Before I start this is strictly subjective and my thoughs per my vehicle for sub setups. For the past 3 -4 months I have been on the look out for a shallow sub configuration to give me more volume than my belove signle IDMAX10. Some say that surface area is king I begg to disagree especially from what my ears have heard in my truck. 

So what type of music do I listen to???? Everything from ryan leslie to black sabbath to Jay-z EVERYTHING EXCEPT country. LOL My setting via bitone are low passed at 60 hz @ 12db

So lets start
IDMAX my first love some would say that this sub is no SQ sub and gets boomy at times. Well I would beg to disagree. I personally think that it does not matter what song is playing this sub is producing notes that can be heard, lol. I currently have this sub facing downward in a box sealed at 0.9 cubic feet. Personally I really dont see any weakness with this sub. IF I had to say one it would be that it could get a little deeper but than again it is just a 10..

OK SI BM. Honestly I had this sub in for about 3 or 4 days and quickly went back to the IDMAX. Why???? Maybe I DONT LIKE TRANSPARENCY.. lol Its like formula 151 a drug that looks good in a chem lab but when you take it you dont get high at all. But maybe I am def because if a sub is moving and I can hear anything then why the hell is it moving??? Just my thought on it. The whole reason I switched to these subs is because I wanted more output which it DID deliver when certain notes were presented most of those notes are really low, which I did like but not all the music I listen to gave me that emph I was looking for. I had these installed in a upward facing box that was 1 cubic. 

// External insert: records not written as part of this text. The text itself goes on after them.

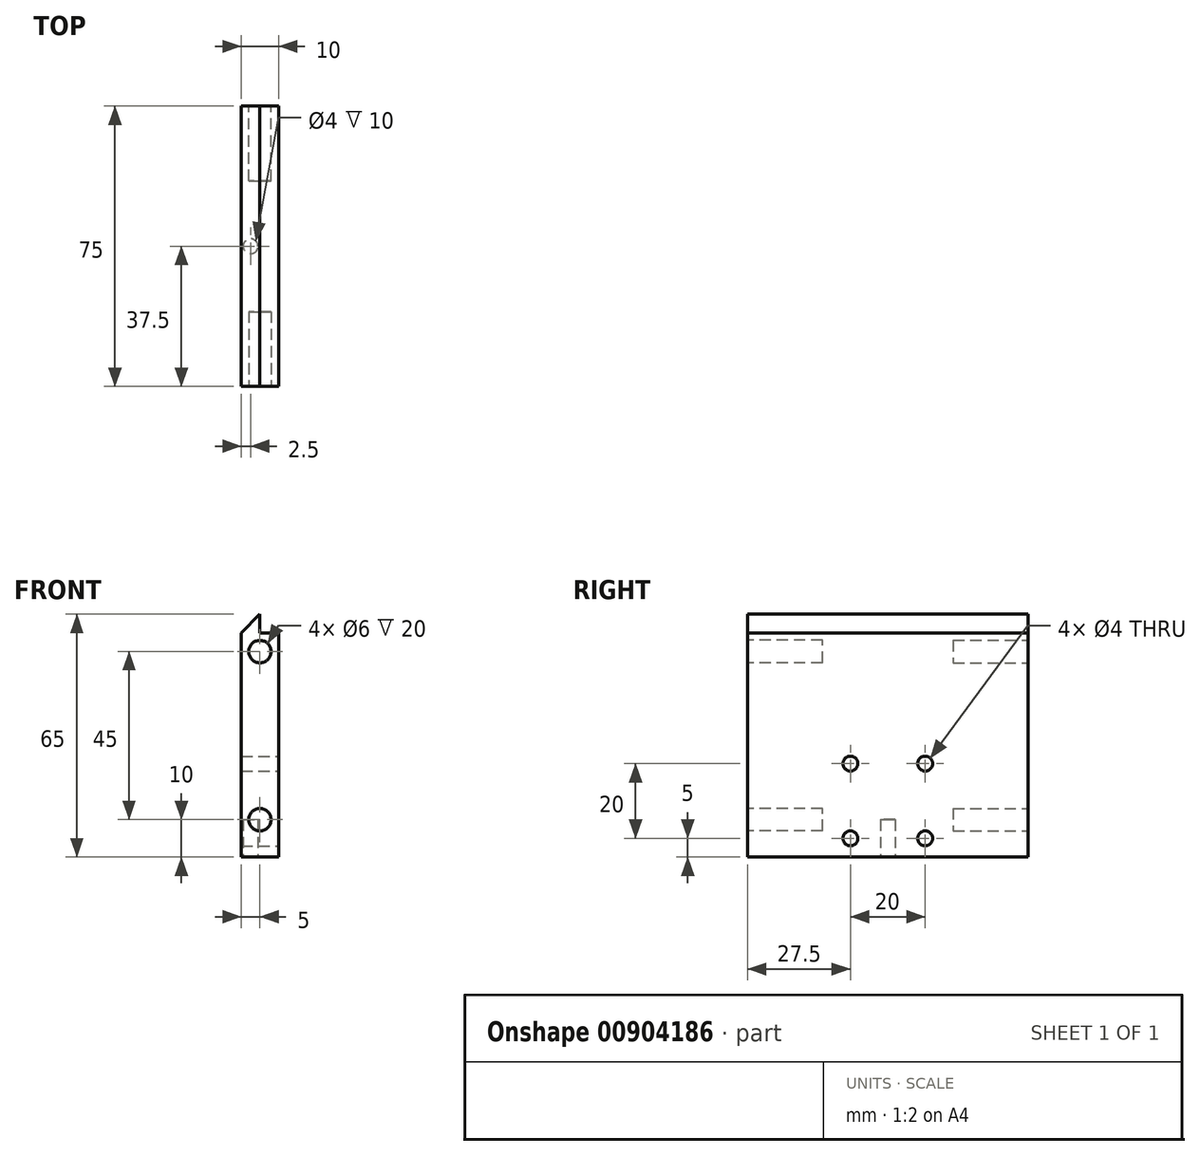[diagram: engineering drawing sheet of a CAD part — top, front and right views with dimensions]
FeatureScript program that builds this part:
annotation { "Feature Type Name" : "Feature", "Feature Type Description" : "" }
export const myFeature = defineFeature(function(context is Context, id is Id, definition is map)
    precondition{}
    {
        {
            var Q0;
            Q0=qCreatedBy(makeId("Front.planeOp"),FACE);
            var sketch = newSketch(context, id + "F0", { "sketchPlane" : qUnion([Q0])});
            skLineSegment(sketch, "E0.top", {"start": v(-5, -32.5) * mm, "end": v(5, -32.5) * mm});
            skLineSegment(sketch, "E0.left", {"start": v(-5, 27.5) * mm, "end": v(-5, -32.5) * mm});
            skLineSegment(sketch, "E0.right", {"start": v(5, 27.5) * mm, "end": v(5, -32.5) * mm});
            skPoint(sketch, "E0.middle", {"position": v(0, 0) * mm});
            skPoint(sketch, "E1", {"position": v(0, -22.5) * mm});
            skPoint(sketch, "E2", {"position": v(0, 22.5) * mm});
            skLineSegment(sketch, "E3", {"start": v(0, 32.5) * mm, "end": v(-5, 27.5) * mm});
            skLineSegment(sketch, "E4.top", {"start": v(0, 27.5) * mm, "end": v(5, 27.5) * mm});
            skLineSegment(sketch, "E4.left", {"start": v(0, 32.5) * mm, "end": v(0, 27.5) * mm});
            skSolve(sketch);
        }
        {
            var Q0;
            {var subQ1=sQuery(id+"F0.wireOp",EDGE,"E0.top");Q0=makeQuery(id+"F0.imprint","IMPRINT",FACE,{"disambiguationData":[TD([[makeQuery(id+"F0.imprint","IMPRINT",EDGE,{"derivedFrom":subQ1}),1.0]])]});}
            extrude(context, id + "F1", {"entities" : qUnion([Q0]), "depth" : 75 * mm, "offsetDistance" : 25 * mm});
        }
        {
            var Q0;
            Q0=makeQuery(id+"F1.opExtrude","SWEPT_FACE",FACE,{"disambiguationData":[OSD([sQuery(id+"F0.wireOp",EDGE,"E0.top")])]});
            var sketch = newSketch(context, id + "F2", { "sketchPlane" : qUnion([Q0])});
            skPoint(sketch, "E5.centerSnap0", {"position": v(-5, 37.5) * mm});
            skCircle(sketch, "E6", {"center": v(-2.5, 37.5) * mm, "radius": 2 * mm});
            skSolve(sketch);
        }
        {
            var Q0;
            Q0=makeQuery(id+"F1.opExtrude","SWEPT_FACE",FACE,{"disambiguationData":[OSD([sQuery(id+"F0.wireOp",EDGE,"E0.right")])]});
            var sketch = newSketch(context, id + "F3", { "sketchPlane" : qUnion([Q0])});
            skCircle(sketch, "E7", {"center": v(-47.5, -27.5) * mm, "radius": 2 * mm});
            skCircle(sketch, "E8", {"center": v(-47.5, -7.5) * mm, "radius": 2 * mm});
            skCircle(sketch, "E9", {"center": v(-27.5, -7.5) * mm, "radius": 2 * mm});
            skCircle(sketch, "E10", {"center": v(-27.5, -27.5) * mm, "radius": 2 * mm});
            skSolve(sketch);
        }
        {
            var Q0;
            Q0=qSketchRegion(id+"F3",true);
            extrude(context, id + "F4", {"entities" : qUnion([Q0]), "operationType" : NewBodyOperationType.REMOVE, "oppositeDirection" : true, "depth" : 25 * mm, "offsetDistance" : 25 * mm});
        }
        {
            var Q0;
            Q0=makeQuery(id+"F1.opExtrude","SWEPT_FACE",FACE,{"disambiguationData":[OSD([sQuery(id+"F0.wireOp",EDGE,"E0.top")])]});
            var sketch = newSketch(context, id + "F5", { "sketchPlane" : qUnion([Q0])});
            skSolve(sketch);
        }
        {
            var Q0;
            Q0=makeQuery(id+"F1.opExtrude","CAP_FACE",FACE,{"disambiguationData":[OSD([sQuery(id+"F0.wireOp",EDGE,"E0.top"),sQuery(id+"F0.wireOp",EDGE,"E0.left"),sQuery(id+"F0.wireOp",EDGE,"E0.right"),sQuery(id+"F0.wireOp",EDGE,"E3"),sQuery(id+"F0.wireOp",EDGE,"E4.top"),sQuery(id+"F0.wireOp",EDGE,"E4.left")])],"isStart":false});
            var sketch = newSketch(context, id + "F6", { "sketchPlane" : qUnion([Q0])});
            skCircle(sketch, "E11", {"center": v(0, -22.5) * mm, "radius": 3 * mm});
            skPoint(sketch, "E11.centerSnap0", {"position": v(0, -32.5) * mm});
            skSolve(sketch);
        }
        {
            var Q0;
            Q0=qSketchRegion(id+"F6",true);
            extrude(context, id + "F7", {"entities" : qUnion([Q0]), "operationType" : NewBodyOperationType.REMOVE, "oppositeDirection" : true, "depth" : 20 * mm, "offsetDistance" : 25 * mm});
        }
        {
            var Q0;
            Q0=makeQuery(id+"F1.opExtrude","CAP_FACE",FACE,{"disambiguationData":[OSD([sQuery(id+"F0.wireOp",EDGE,"E0.top"),sQuery(id+"F0.wireOp",EDGE,"E0.left"),sQuery(id+"F0.wireOp",EDGE,"E0.right"),sQuery(id+"F0.wireOp",EDGE,"E3"),sQuery(id+"F0.wireOp",EDGE,"E4.top"),sQuery(id+"F0.wireOp",EDGE,"E4.left")])],"isStart":false});
            var sketch = newSketch(context, id + "F8", { "sketchPlane" : qUnion([Q0])});
            skCircle(sketch, "E12", {"center": v(0, 22.5) * mm, "radius": 3 * mm});
            skSolve(sketch);
        }
        {
            var Q0;
            Q0=qSketchRegion(id+"F8",true);
            extrude(context, id + "F9", {"entities" : qUnion([Q0]), "operationType" : NewBodyOperationType.REMOVE, "oppositeDirection" : true, "depth" : 20 * mm, "offsetDistance" : 25 * mm});
        }
        {
            var Q0;
            Q0=makeQuery(id+"F1.opExtrude","CAP_FACE",FACE,{"disambiguationData":[OSD([sQuery(id+"F0.wireOp",EDGE,"E0.top"),sQuery(id+"F0.wireOp",EDGE,"E0.left"),sQuery(id+"F0.wireOp",EDGE,"E0.right"),sQuery(id+"F0.wireOp",EDGE,"E3"),sQuery(id+"F0.wireOp",EDGE,"E4.top"),sQuery(id+"F0.wireOp",EDGE,"E4.left")])],"isStart":true});
            var sketch = newSketch(context, id + "F10", { "sketchPlane" : qUnion([Q0])});
            skCircle(sketch, "E13", {"center": v(0, -22.5) * mm, "radius": 3 * mm});
            skPoint(sketch, "E13.centerSnap0", {"position": v(0, -32.5) * mm});
            skSolve(sketch);
        }
        {
            var Q0;
            Q0=qSketchRegion(id+"F10",true);
            extrude(context, id + "F11", {"entities" : qUnion([Q0]), "operationType" : NewBodyOperationType.REMOVE, "oppositeDirection" : true, "depth" : 20 * mm, "offsetDistance" : 25 * mm});
        }
        {
            var Q0;
            Q0=makeQuery(id+"F1.opExtrude","CAP_FACE",FACE,{"disambiguationData":[OSD([sQuery(id+"F0.wireOp",EDGE,"E0.top"),sQuery(id+"F0.wireOp",EDGE,"E0.left"),sQuery(id+"F0.wireOp",EDGE,"E0.right"),sQuery(id+"F0.wireOp",EDGE,"E3"),sQuery(id+"F0.wireOp",EDGE,"E4.top"),sQuery(id+"F0.wireOp",EDGE,"E4.left")])],"isStart":true});
            var sketch = newSketch(context, id + "F12", { "sketchPlane" : qUnion([Q0])});
            skCircle(sketch, "E14", {"center": v(0, 22.5) * mm, "radius": 3 * mm});
            skPoint(sketch, "E14.centerSnap0", {"position": v(0, -32.5) * mm});
            skSolve(sketch);
        }
        {
            var Q0;
            Q0=qSketchRegion(id+"F12",true);
            extrude(context, id + "F13", {"entities" : qUnion([Q0]), "operationType" : NewBodyOperationType.REMOVE, "oppositeDirection" : true, "depth" : 20 * mm, "offsetDistance" : 25 * mm});
        }
        {
            var Q0;
            Q0=qSketchRegion(id+"F2",true);
            extrude(context, id + "F14", {"entities" : qUnion([Q0]), "operationType" : NewBodyOperationType.REMOVE, "oppositeDirection" : true, "depth" : 10 * mm, "offsetDistance" : 25 * mm});
        }
        {
            var Q0;
            Q0=qSketchRegion(id+"F3",true);
            extrude(context, id + "F15", {"entities" : qUnion([Q0]), "operationType" : NewBodyOperationType.REMOVE, "oppositeDirection" : true, "depth" : 25 * mm, "offsetDistance" : 25 * mm});
        }
    });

Ok so the pluses for those that like it I would compare this sub to the pioneer PRS subs. Very transparent and can get LOW but I would say in compared to the upper ranges it lacks when being played in REGULAR music simultaneously. Also box recommendations are great. Great for those Stricly SQers

So the lows. I HATE the GASKET @#$%#. Also if you are looking for spl I would look else where. Also this sub sounds nothing like the IDQv2...

Now the 13tw5's ok from all the flack that these get I was really impressed with them but not blown away. I still prefer my IDMAX, lol. I have two of the these, one broken in and one brand new. There is a difference, the one that is broken in gets deeper and louder vs. the new one that has less excision and tighter. Also these is a HUGE difference between have these subs facing downward vs upward. It seem to have a little more cabin gain when facing downward. I think vs, the SI BM's these would win with a basshead like myself. Because they have a presence with all types of music never a dull moment especially with the broken in sub. HUGE difference people. 

So Positives. These subs can rock. I think they have great output and can keep up with most full size subs once broken in. 

Negatives. Break in time. Price. Box size when compared to the SI BM. 

Conclusion.
Right now I am going to keep the two 13tw5s installed and see where it goes from here. I am keeping my IDMAX though. lol I think that having the equipment that I have that I can tune a sub that gives me tooo much easier than one that does not give me enough. I felt that the SI BM was not giving me enough for MY taste in music and the way I listen to it. If I want a sub to be transparent all I have to do is turn it down essentially but honestly there are some notes that the SI BM's could reproduce that could not be heard with the IDMAX but it depended totally on what I was listening to. Soon I will be listing my critiques based on songs.


----------